Sur ce sujet, il est également amusant de voir que Virgin Money (Richard Branson) vient de racheter Northern Rock pour une valeur de £750M, c'est-à-dire £400M que la valeur promise aux contribuables quand on leur demanda de payer pour sauver Northern Rock...Si on ajoute à cela le fait que (c'est la rumeur colportée par des députés à Westminster) Richard Branson paie apparemment peu d'impôts en Angleterre, alors on a un scenario croquignolesque.
(A ce propos, pour les français à qui on farcit la tête sur le régime ultra-libéral en Angleterre, sachez que la tranche maximum de l'impôt sur le revenu est à 50%, qu'il n'existe pas de bouclier fiscal, qu'il n'y a pas de système de parts, ce qui veut dire que les familles à revenus "moyens" et "élevés" paient beaucoup d'impôts mais que les salaires "très très élevés" en paient très peu, et ce grâce aux niches fiscales que leurs avocats grassement payés savent trouver pour eux).
Le scénario, le voici. Une banque manque faire faillite, on en fait le sauvetage grâce à l'argent des contribuables. De façon à sauver cette banque puis les autres, qui sont dans cette situation (en 2008) pour les raisons évoquées ci-dessus, c'est-à-dire l'irrésistible appât du gain, et les erreurs de gestion dont la perspective toujours plus alléchante de bonus surdémesurés sont la cause, alors on coupe les dépenses sociales et on augmente les impôts, tout cela dans un contexte de perte d'emploi et d'appauvrissement généralisé.
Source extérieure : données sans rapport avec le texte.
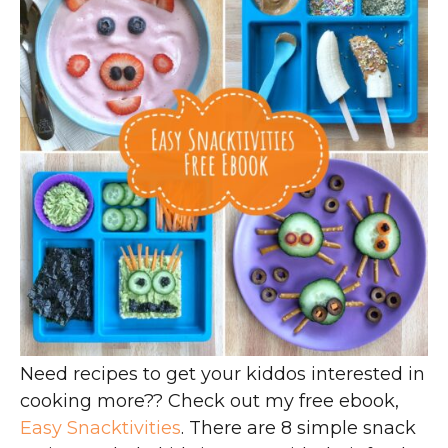
Need recipes to get your kiddos interested in
cooking more?? Check out my free ebook,
Easy Snacktivities
. There are 8 simple snack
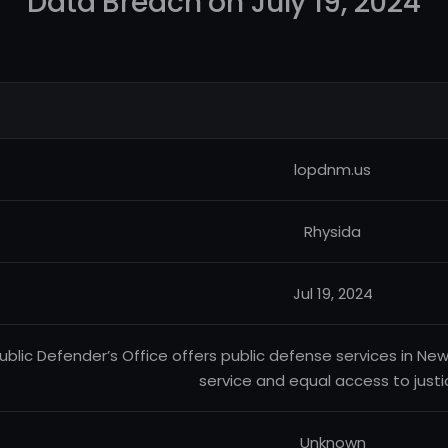
Data Breach on July 19, 2024
lopdnm.us
Rhysida
Jul 19, 2024
ublic Defender’s Office offers public defense services in New
service and equal access to justi
Unknown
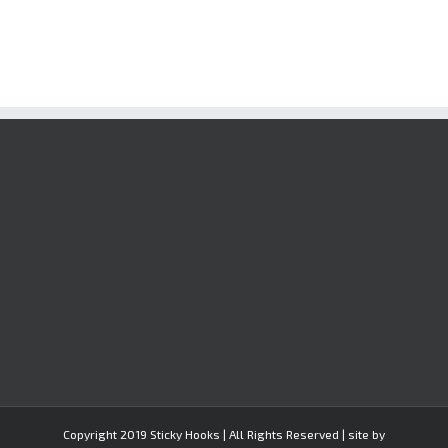
Copyright 2019 Sticky Hooks | All Rights Reserved | site by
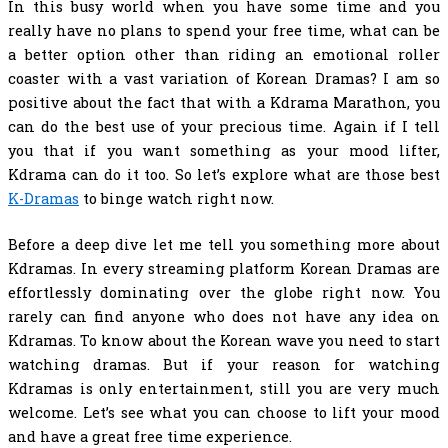
In this busy world when you have some time and you
really have no plans to spend your free time, what can be
a better option other than riding an emotional roller
coaster with a vast variation of Korean Dramas? I am so
positive about the fact that with a Kdrama Marathon, you
can do the best use of your precious time. Again if I tell
you that if you want something as your mood lifter,
Kdrama can do it too. So let’s explore what are those
best
K-Dramas
to binge watch
right now.
Before a deep dive let me tell you something more about
Kdramas. In every streaming platform Korean Dramas are
effortlessly dominating over the globe right now. You
rarely can find anyone who does not have any idea on
Kdramas. To know about the Korean wave you need to start
watching dramas. But if your reason for watching
Kdramas is only entertainment, still you are very much
welcome. Let’s see what you can choose to lift your mood
and have a great free time experience.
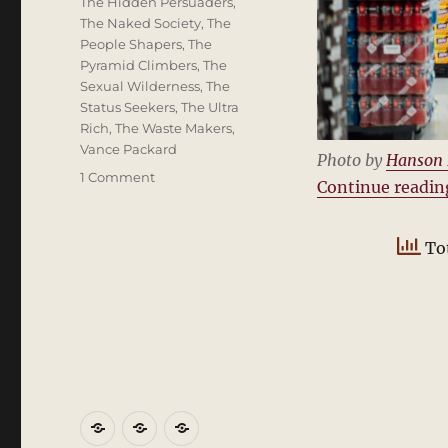
The Hidden Persuaders
,
The Naked Society
,
The
People Shapers
,
The
Pyramid Climbers
,
The
Sexual Wilderness
,
The
Status Seekers
,
The Ultra
Rich
,
The Waste Makers
,
Vance Packard
Photo by
Hanson
on
1 Comment
Continue readin
Vance
Packard
and
Tot
The
Hidden
Persuaders
Home
About
Blogs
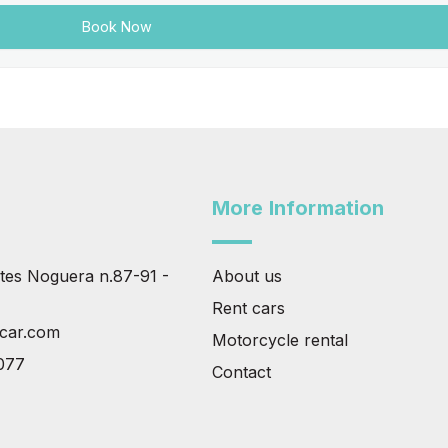
More Information
tes Noguera n.87-91 -
About us
Rent cars
tcar.com
Motorcycle rental
077
Contact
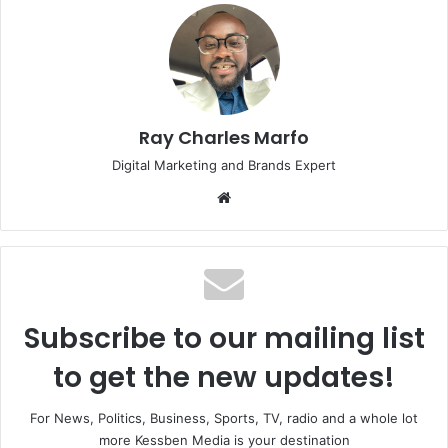
Ray Charles Marfo
Digital Marketing and Brands Expert
Website
Subscribe to our mailing list
to get the new updates!
For News, Politics, Business, Sports, TV, radio and a whole lot
more Kessben Media is your destination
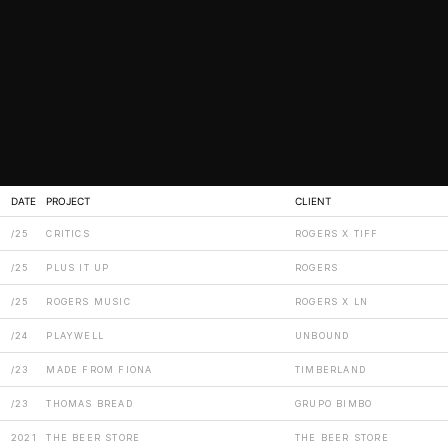
DATE
PROJECT
CLIENT
/25
CRITICS
ROGERS X TIFF
/25
PLUS IT UP
ROGERS
/25
ROGERS MUSIC
ROGERS X LN
/24
PLAYWELL
UNBOUND
/23
MADE FROM FIONA
TIMBERLAND
/23
THOMAS BREAD
GRUPO BIMBO
2021
THE BEER STORE
THE BEER STORE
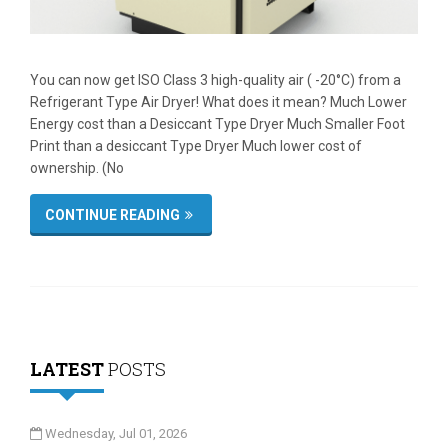
You can now get ISO Class 3 high-quality air ( -20°C) from a
Refrigerant Type Air Dryer! What does it mean? Much Lower
Energy cost than a Desiccant Type Dryer Much Smaller Foot
Print than a desiccant Type Dryer Much lower cost of
ownership. (No
CONTINUE READING
LATEST
POSTS
Wednesday, Jul 01, 2026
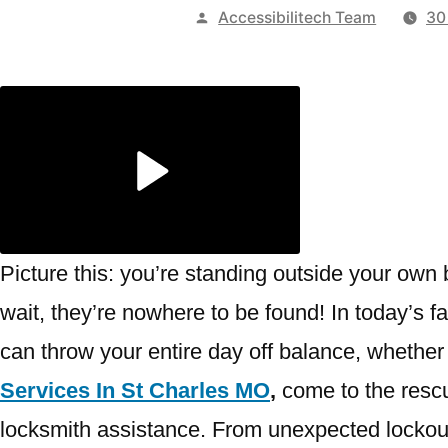
Publicado
Accessibilitech Team
30
por
Picture this: you’re standing outside your own 
wait, they’re nowhere to be found! In today’s f
can throw your entire day off balance, whether 
Services In St Charles MO
,
come to the rescue
locksmith assistance. From unexpected lockou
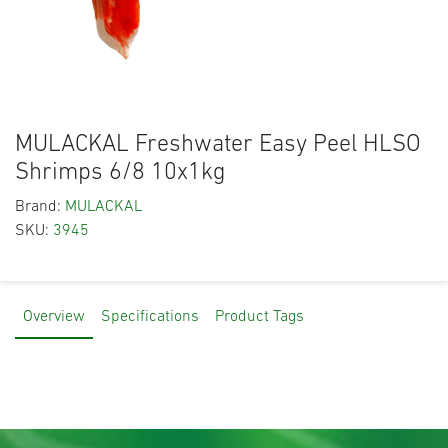
MULACKAL Freshwater Easy Peel HLSO
Shrimps 6/8 10x1kg
Brand:
MULACKAL
SKU:
3945
Overview
Specifications
Product Tags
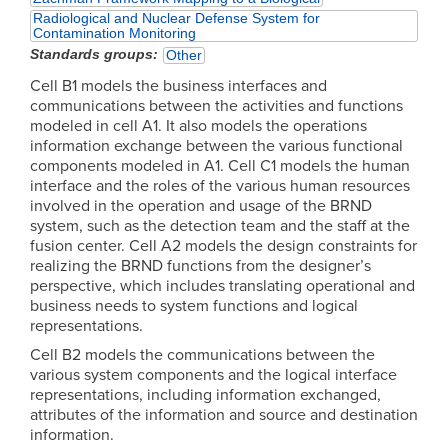
Radiological and Nuclear Defense System for
Contamination Monitoring
Standards groups
Other
Cell B1 models the business interfaces and
communications between the activities and functions
modeled in cell A1. It also models the operations
information exchange between the various functional
components modeled in A1. Cell C1 models the human
interface and the roles of the various human resources
involved in the operation and usage of the BRND
system, such as the detection team and the staff at the
fusion center. Cell A2 models the design constraints for
realizing the BRND functions from the designer’s
perspective, which includes translating operational and
business needs to system functions and logical
representations.
Cell B2 models the communications between the
various system components and the logical interface
representations, including information exchanged,
attributes of the information and source and destination
information.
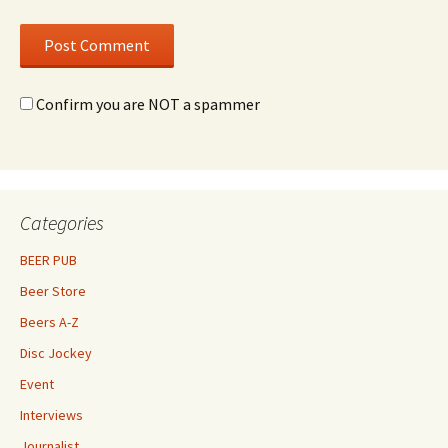
Confirm you are NOT a spammer
Categories
BEER PUB
Beer Store
Beers A-Z
Disc Jockey
Event
Interviews
Journalist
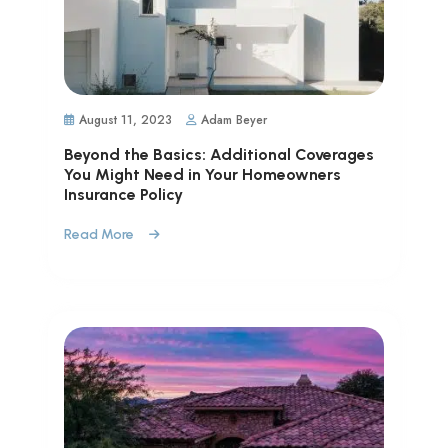
August 11, 2023
Adam Beyer
Beyond the Basics: Additional Coverages
You Might Need in Your Homeowners
Insurance Policy
Read More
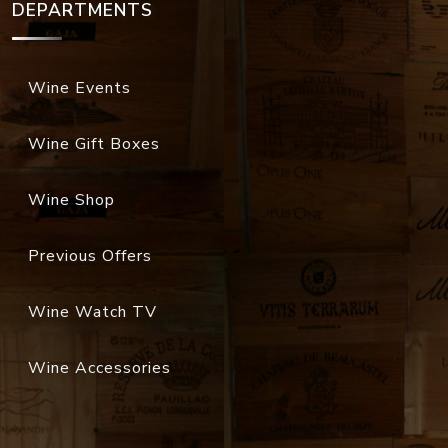
DEPARTMENTS
Wine Events
Wine Gift Boxes
Wine Shop
Previous Offers
Wine Watch TV
Wine Accessories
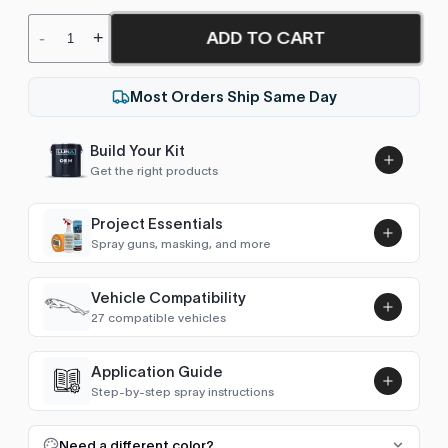
ADD TO CART
-
+
Most Orders Ship Same Day
Build Your Kit
Get the right products
Project Essentials
Spray guns, masking, and more
Vehicle Compatibility
Luna UHS Direct to Surface
27 compatible vehicles
Primer/Sealer 4.5L Kit
Add
$189.00
Astro Van
1990–2005
Application Guide
Step-by-step spray instructions
Blazer (1969-1994)
1990–1994
Luna VHS Crystal Clearcoat
5L Kit
FULL RESPRAY: AEROSOL AND SPRAY GUN SIZES
Add
Need a different color?
Blazer (1983-2005)
1990–2005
Et on va même plus loin: on finit par vendre ces mêmes banques sauvées grâce aux sacrifices des contribuables à des intérêts privés qui, eux, ne seront pas assez bêtes pour payer leurs impôts au Royaume-Uni, tandis qu'ils gonfleront leurs marges en dérobant encore plus d'argent aux contribuables franchement trop bêtes pour que l'on s'en prive, et en leur refusant des prêts, ce qui les conduira vers encore plus de pauvreté, et donc une dépendance totale.
Finalement, tout ceci est bien cohérent: l'augmentation des salaires des mieux payés, la dette privée, les faillites des institutions financières récupérées par les contribuables, le soldage de capitaux publics à des intérêts privés qui ne paient pas leurs impôts et donc ne contribuent pas à l'effort collectif, la coupe féroce des dépenses sociales. Tout ceci a du sens.
C'est le même scénario qui se répète partout. L'augmentation chronique des écarts de richesse dans les pays occidentaux démocratiques, un écart de richesse qui vient d'atteindre les niveaux de 1920 aux Etats-Unis (oui, nous n'exagérons pas), ce n'est finalement plus assez. Depuis 2008 et l'opération de sauvetage du système financier par les masses payeuses, on a trouvé mieux: faisons casquer les contribuables, même pour nos bonus, au moins eux, ils sont nombreux et ils n'ont pas d'avocats conseil.
Tout ceci montre bien la logique des Etats en place, et la tendance irrépressible à favoriser les intérêts des cliques qu'ils produisent.
Alors, oui, maintenant on comprend pourquoi les Gouvernements démocratiques hésitent toujours à porter le coup de grâce aux services postaux; des nouvelles comme ça, on est bien contents qu'elles passent...comme une lettre à la poste.